Source
════════════════
En musardant sur la toile... on découvre qu’un même signifiant recouvre des signifiés si divers qu’il en arrive à ne plus rien signifier du tout ; en fait, il est devenu une sorte de schmilblick fourre-tout... Voici quelques exemples assez éloquents.

Les journaux belges qui proposent une version numérique de leurs publications permettent aussi à leurs lecteurs de s’exprimer et d’y publier leurs commentaires.
– Commentant un article publié le 08/09/2012 et intitulé « La Belgique, terre d’exilés fiscaux discrets et ‘paradis des rentiers’ », des lecteurs y sont allés de leur commentaires. Un certain Vladimir Schaparow a écrit : « C’est grâce à son INTELLIGENCE et son TRAVAIL que Liliane de Bettancourt est devenue milliardaire ? Ou est-ce dû au travail de ses innombrables ‘collaborateurs’ ?
════════════════
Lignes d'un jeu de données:
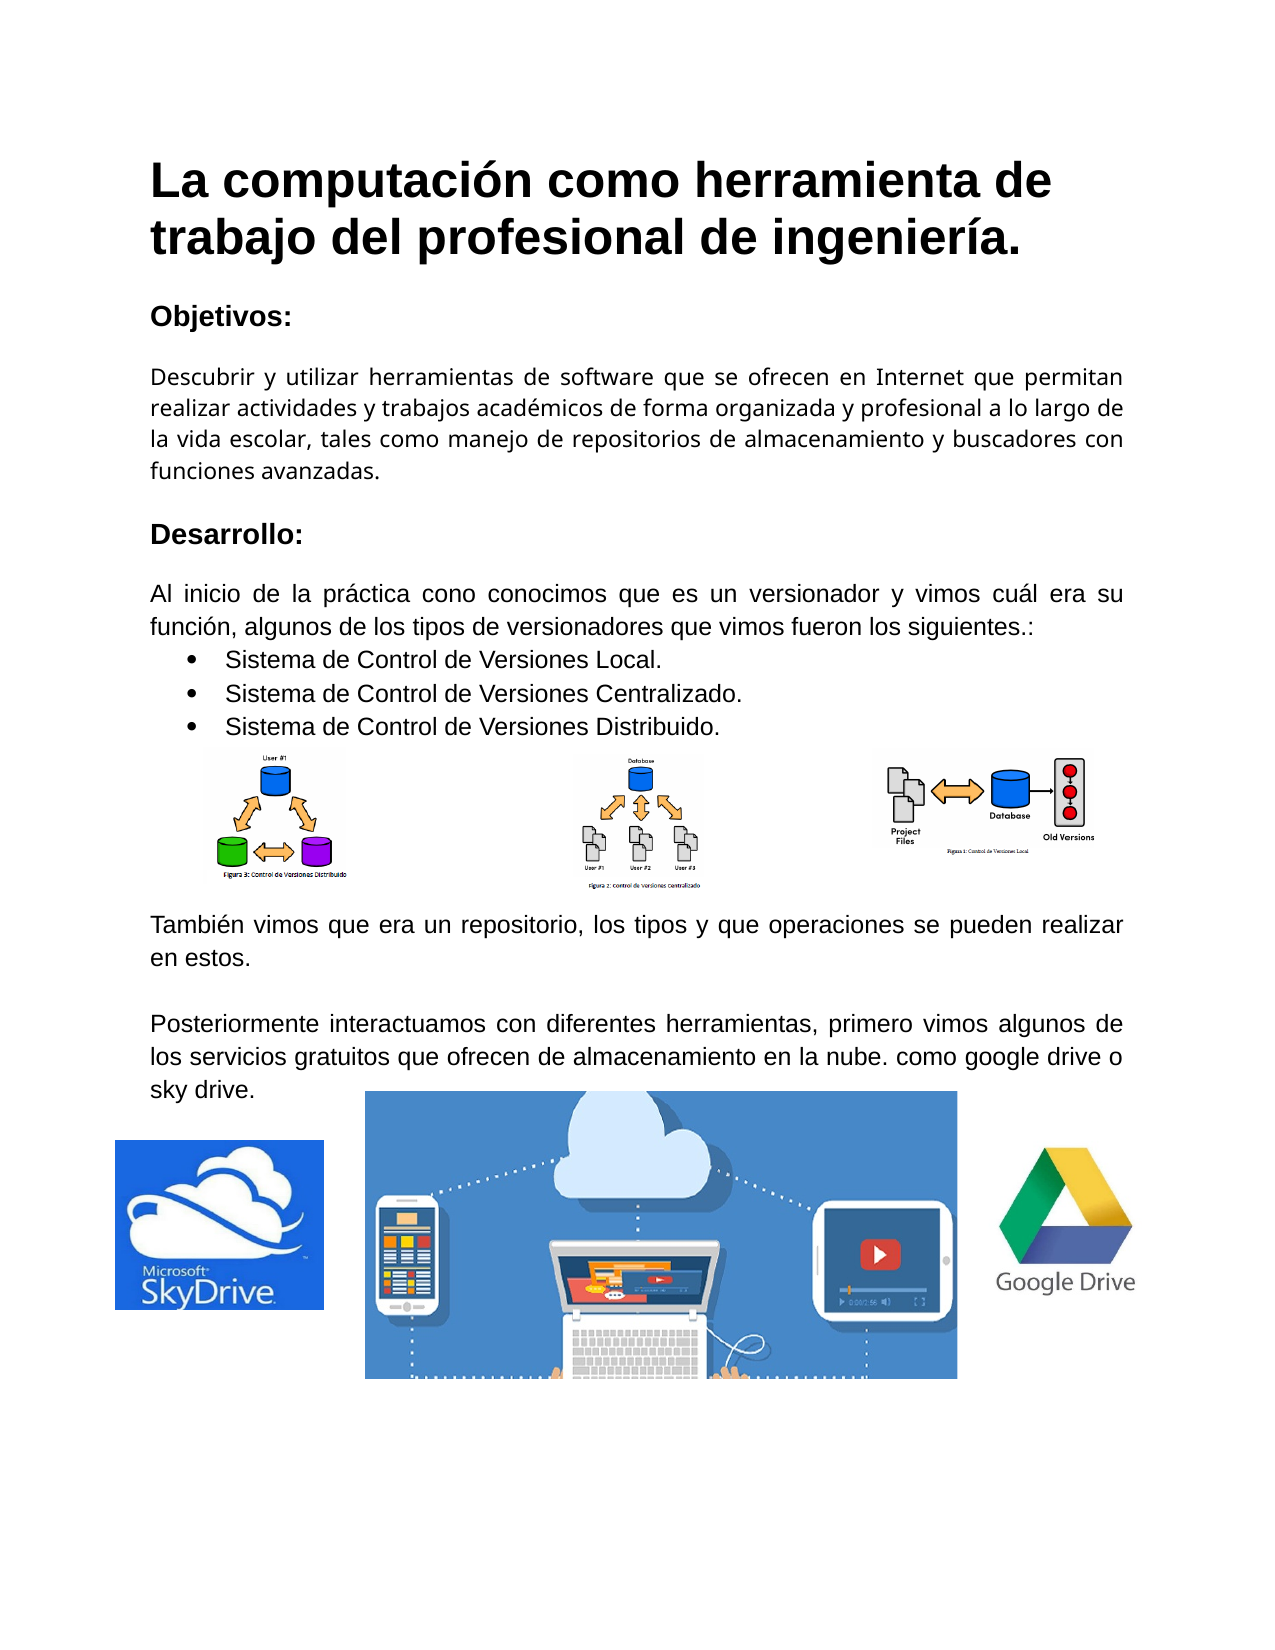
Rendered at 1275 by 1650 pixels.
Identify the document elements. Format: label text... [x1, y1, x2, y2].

text Posteriormente interactuamos con diferentes herramientas, primero vimos algunos de los servicios gratuitos que ofrecen de almacenamiento en la nube. como google drive o sky drive. [150, 1009, 1125, 1104]
list Sistema de Control de Versiones Local. [187, 645, 1125, 674]
text Al inicio de la práctica cono conocimos que es un versionador y vimos cuál era su función, algunos de los tipos de versionadores que vimos fueron los siguientes.: [150, 579, 1125, 641]
text Desarrollo: [150, 517, 1125, 551]
text La computación como herramienta de [150, 150, 1125, 207]
text Descubrir y utilizar herramientas de software que se ofrecen en Internet que permitan realizar actividades y trabajos académicos de forma organizada y profesional a lo largo de la vida escolar, tales como manejo de repositorios de almacenamiento y buscadores con funciones avanzadas. [150, 361, 1125, 486]
text trabajo del profesional de ingeniería. [150, 207, 1125, 265]
text También vimos que era un repositorio, los tipos y que operaciones se pueden realizar en estos. [150, 910, 1125, 972]
text Objetivos: [150, 298, 1125, 332]
list Sistema de Control de Versiones Centralizado. [187, 678, 1125, 707]
list Sistema de Control de Versiones Distribuido. [187, 712, 1125, 741]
════════════════
Poursuivez le texte ci-dessus sur le signifiant devenu fourre-tout, en reprenant juste après sa dernière phrase.

Réponse au problème
À part Madoff, aucun de ces rupins ne s’est enrichi tout seul, TOUS ont su compter sur la richesse produite par leurs TRAVAILLEURS. Et là où ces travailleurs sont imposés sur leur salaire, vous estimez que ces patrons devraient en être exemptés ? Je ne comprends pas votre logique, à moins que vous soyez adeptes de ces profiteurs, ce qu’on appelle des ‘mangeurs de blanc’. »

À quoi un autre lecteur, Édouard de la Bessières, a répondu : « L’oreal fut créé grâce au travail et à l’intelligence d’André Bettancourt. Il en a fait bénéficier sa veuve et ses descendants. Si cela vous gêne, nul ne vous a empêché de faire valoir vos immenses talents d’homme entreprenant ! Quant à l’expression ‘mangeur de blanc’, achetez donc un dictionnaire et vérifiez avant de vous ridiculiser aux yeux de lecteurs de ce site. Ceci n’est en rien une admonestation, uniquement un conseil. »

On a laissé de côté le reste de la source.